==== Sayfa Metni ====

Baklavanın Ön Provası: Katmer ve Tatlı Börek
Baklavanın mutfaktaki evriminde ilk durak katmer, ikinci durak ise börektir. Kat kat açılan, yağlanan ve katlanan hamur formları, Malazgirt'ten Osmanlı'ya kadar düğün sofralarının ayrılmaz parçası olmuştur. 11. yüzyılda yaşamış Türkmen komutan Melik Danişment'in düğün sofrasında "yağlı börek" ve "katmer" sunulmuştur. 14.-15. yüzyıl edebi metinlerinde geçen "yelken kürek ballı börek" ifadesi, bu tatlı böreklerin sadece mideye değil, mecazlara da hitap ettiğini gösterir.
Sarayda Sahne Alışı
Baklava, en parlak sahnesine Osmanlı sarayında çıkar. Ancak bu sahne, sade bir şeker gösterisi değildir. Dakik-i has yani "özlü un", "baklavalık has un" gibi terimler, bu zarif tatlının ince işçiliğini tanımlar. 1921 tarihli Fenni Tabâhat adlı eserde Şef Mehmet Reşad, en iyi baklavalık unun Amasya unu olduğunu belirtir. Çünkü bu un, yufkayı neredeyse saydam açabilecek kadar zarif ama direngen bir kıvamdadır.

====

▸ Yapılacaklar:
1. Aşağıdaki ifadelerin baklava metniyle uyuşup uyuşmadığını evet ya da hayır diyerek belirtin, her yanıtın yanına metindeki belirleyici sözleri birebir alıntılayın. (a) Melik Danişment'in düğün sofrasında yağlı börek ve katmer sunulmuştur. (b) Melik Danişment 14. yüzyılda yaşamıştır. (c) Şef Mehmet Reşad'a göre en iyi baklavalık un Konya unudur.
2. Baklava metninde "Baklava, en parlak sahnesine" diye başlayan paragrafı, ana bilgilerini koruyarak madde madde yeniden yazın.
Öğelerin baklava metniyle hiçbir ilgisi yoktur.

==== Verilen Öğeler ====

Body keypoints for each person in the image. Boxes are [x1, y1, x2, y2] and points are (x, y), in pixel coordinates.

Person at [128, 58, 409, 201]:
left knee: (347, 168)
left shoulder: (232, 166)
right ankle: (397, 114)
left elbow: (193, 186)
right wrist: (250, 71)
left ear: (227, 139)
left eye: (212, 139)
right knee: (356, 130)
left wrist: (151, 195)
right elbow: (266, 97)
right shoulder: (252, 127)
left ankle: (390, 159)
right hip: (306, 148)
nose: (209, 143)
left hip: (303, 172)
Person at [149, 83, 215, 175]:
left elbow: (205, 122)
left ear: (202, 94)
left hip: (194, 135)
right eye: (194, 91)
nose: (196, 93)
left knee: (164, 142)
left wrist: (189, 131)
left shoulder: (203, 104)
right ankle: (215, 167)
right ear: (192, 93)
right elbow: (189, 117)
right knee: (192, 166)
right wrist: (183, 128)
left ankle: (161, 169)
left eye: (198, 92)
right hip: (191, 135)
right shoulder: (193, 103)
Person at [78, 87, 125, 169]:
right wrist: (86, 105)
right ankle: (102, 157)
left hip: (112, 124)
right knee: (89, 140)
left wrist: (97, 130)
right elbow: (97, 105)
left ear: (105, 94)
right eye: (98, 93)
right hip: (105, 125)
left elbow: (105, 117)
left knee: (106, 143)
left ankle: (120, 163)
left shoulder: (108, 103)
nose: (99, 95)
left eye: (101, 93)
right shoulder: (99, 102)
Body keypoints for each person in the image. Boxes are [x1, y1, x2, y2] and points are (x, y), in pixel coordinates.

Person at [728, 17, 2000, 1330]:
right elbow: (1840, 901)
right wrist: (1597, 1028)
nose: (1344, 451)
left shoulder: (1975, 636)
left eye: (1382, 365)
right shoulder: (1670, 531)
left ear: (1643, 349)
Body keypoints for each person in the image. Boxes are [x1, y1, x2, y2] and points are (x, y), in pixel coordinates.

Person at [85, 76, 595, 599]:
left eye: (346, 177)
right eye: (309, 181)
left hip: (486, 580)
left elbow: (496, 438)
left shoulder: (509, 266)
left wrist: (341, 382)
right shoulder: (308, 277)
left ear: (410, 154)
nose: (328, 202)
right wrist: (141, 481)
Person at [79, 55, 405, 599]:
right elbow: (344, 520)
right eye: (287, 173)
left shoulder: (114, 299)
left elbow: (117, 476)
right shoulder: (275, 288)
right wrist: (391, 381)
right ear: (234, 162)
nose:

====

▸ Görev Çözümleri:
1.
(a) Evet: "Melik Danişment'in düğün sofrasında "yağlı börek" ve "katmer" sunulmuştur"
(b) Hayır: "11. yüzyılda yaşamış Türkmen komutan Melik Danişment"
(c) Hayır: "en iyi baklavalık unun Amasya unu olduğunu belirtir"

2.
- Baklava en parlak dönemini Osmanlı sarayında yaşar, ancak bu sade bir şeker gösterisi değildir.
- "Dakik-i has" (özlü un) ve "baklavalık has un" gibi terimler tatlının ince işçiliğini tanımlar.
- Şef Mehmet Reşad, 1921 tarihli Fenni Tabâhat adlı eserinde en iyi baklavalık unun Amasya unu olduğunu belirtir.
- Bu un, yufkayı neredeyse saydam açabilecek kadar zarif ama direngen bir kıvamdadır.